D’où le titre de l’exposition, les « Corps impatients » ?

Exactement. Des corps pressés de vivre. Il y avait à l’époque, en réaction à la normativité de la société, une grande liberté des corps en RDA. On observe par exemple dans les photographies de Gundula Schulze Eldowy, qui est allée dans le Scheunenviertel, un quartier où vivaient beaucoup de gens en marge de la société, une absence de complexe qui débouche sur une grande expressivité des corps. On ne cherche pas à coller aux canons de la beauté. Cette génération qui avait vingt ans dans les années 1980 était en désadhésion totale avec l’idéologie dominante et n’exprimait plus que mécontentement, impatience, colère, mais aussi désir. 

Cinquante ans des Rencontres d’Arles… Trente ans de la chute du Mur de Berlin… C’est une belle coïncidence ?

Oui, absolument ! Je suis vraiment heureuse que cette exposition soit présentée à Arles et je dois dire que l’idée de commencer là ce chemin de redécouverte de ces photographies en France a été très bien accueillie par les artistes, car Arles reste une référence. Il y a déjà eu, de façon exceptionnelle pour l’époque, des expositions de trois de ces photographes dans les années 1980, juste avant la chute du Mur, mais c’était très fragmentaire. Voilà une bonne occasion de les réunir à nouveau et d’étendre notre connaissance de ce corpus ! 

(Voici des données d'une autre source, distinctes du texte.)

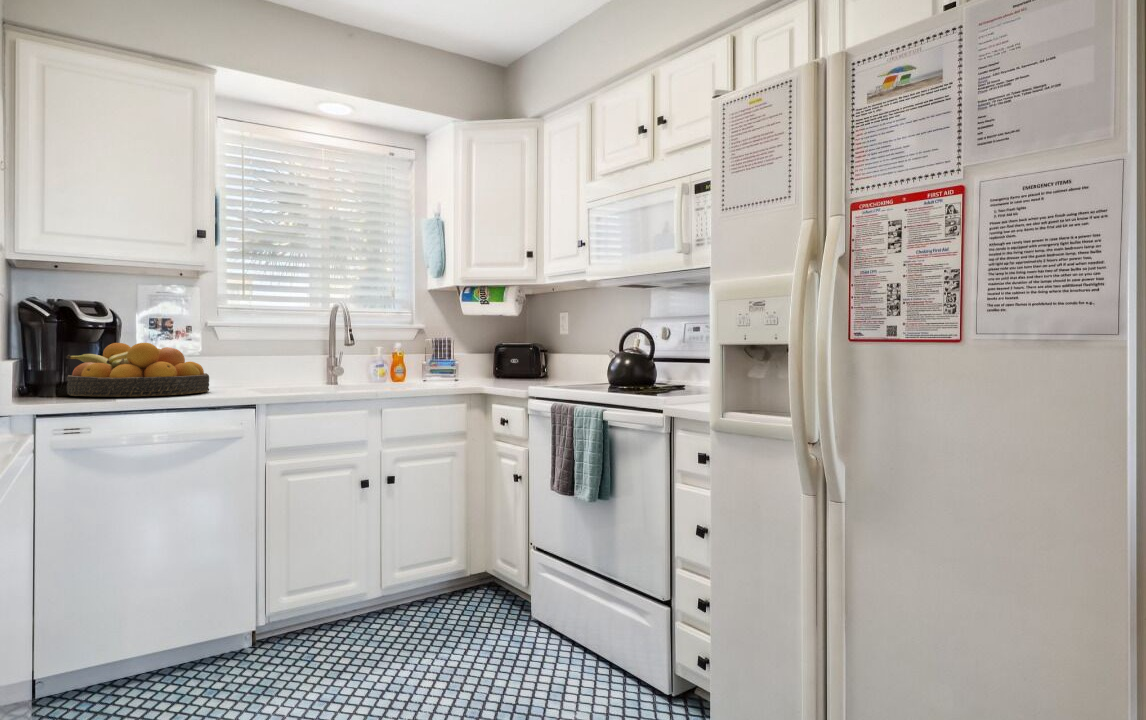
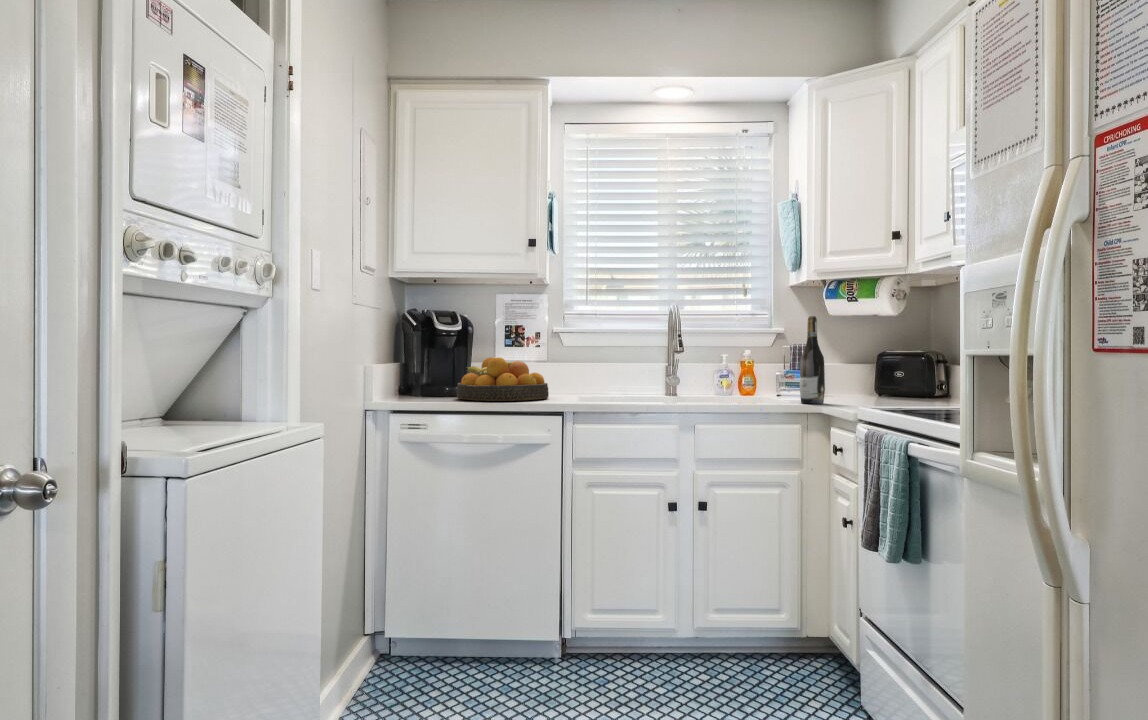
wine bottle: none [470,314,490,386] -> present [800,316,825,404]

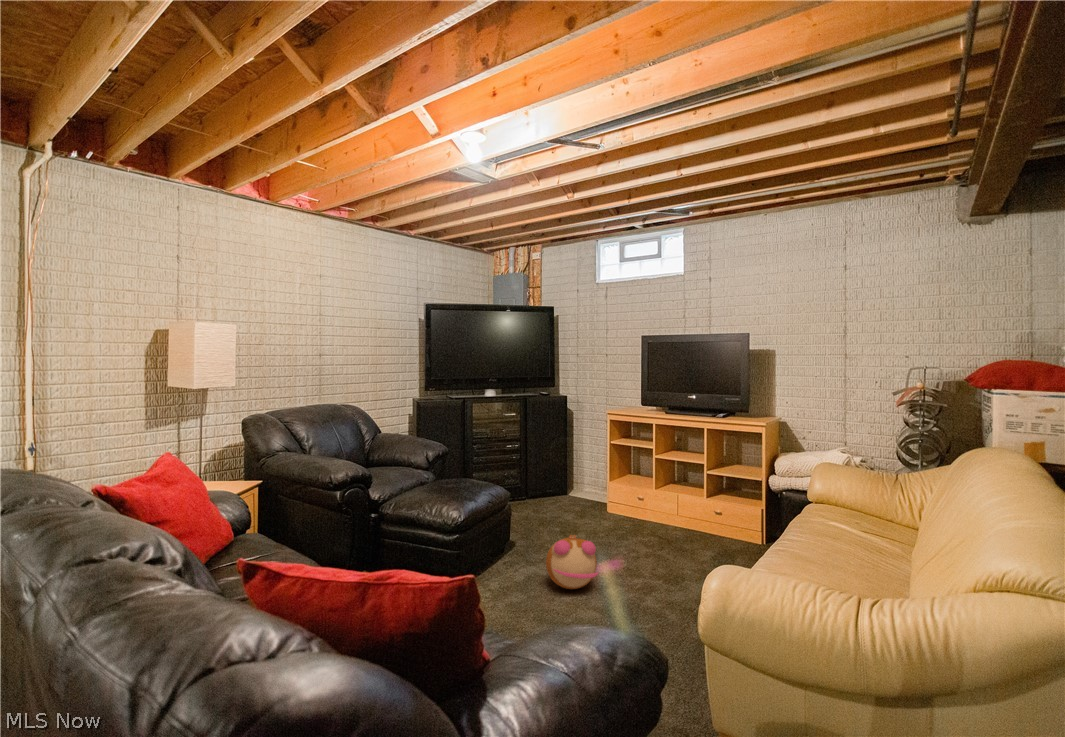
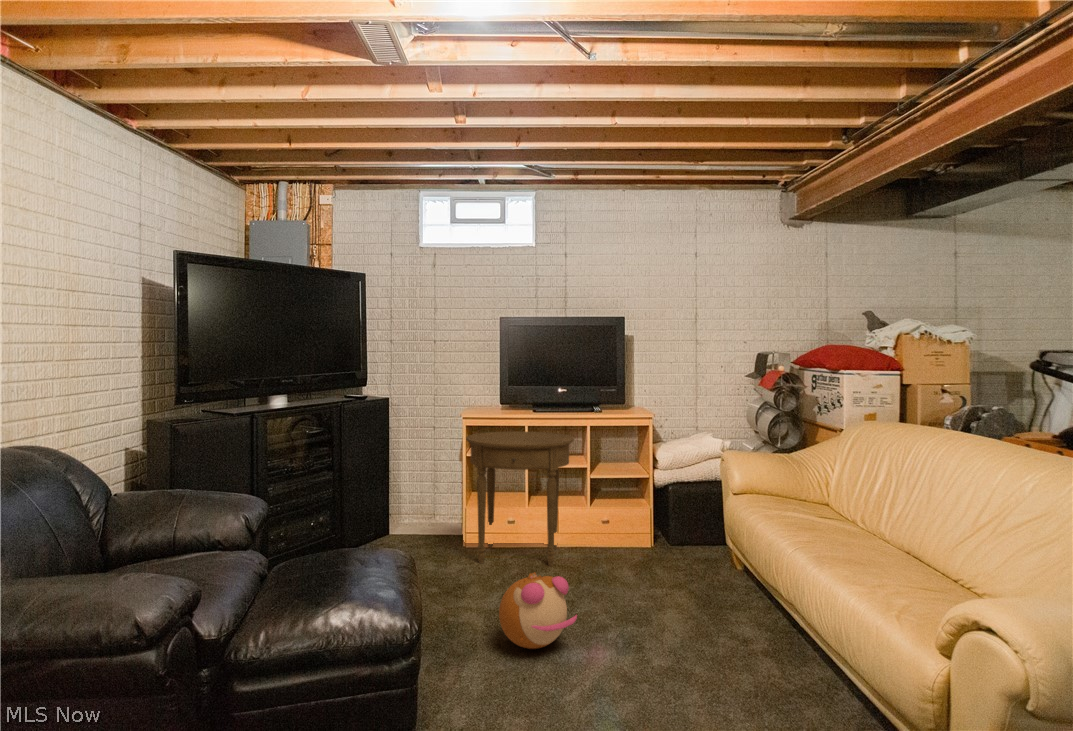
side table: none [595,430,680,544] -> present [466,431,574,566]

Gundula Schulze Eldowy, De la série Berlin in einer Hundenacht (Berlin par une nuit de chien), Berlin 1987 © Gundula Schulze Eldowy, Extrait de Les Libertés intérieures, Photographie Est-Allemande 1980-1989 (Éditions Xavier Barral, 2019)
Eva Mahn, Aggression (Agression), détail, 1983 © Eva Mahn, Extrait de Les Libertés intérieures, Photographie Est-Allemande 1980-1989 (Éditions Xavier Barral, 2019)

Propos recueillis par Jean-Baptiste Gauvin

« Corps impatients » Photographie est-allemande, 1980-1989, Les Forges 1er juillet – 22 septembre 2019, 10h – 19h30, Arles

Les Libertés intérieures, textes de Sonia Voss et entretiens avec les artistes, Xavier Barral, 2019 (édition française)

The Freedom Within Us, Koenig Books, 2019 (édition anglaise).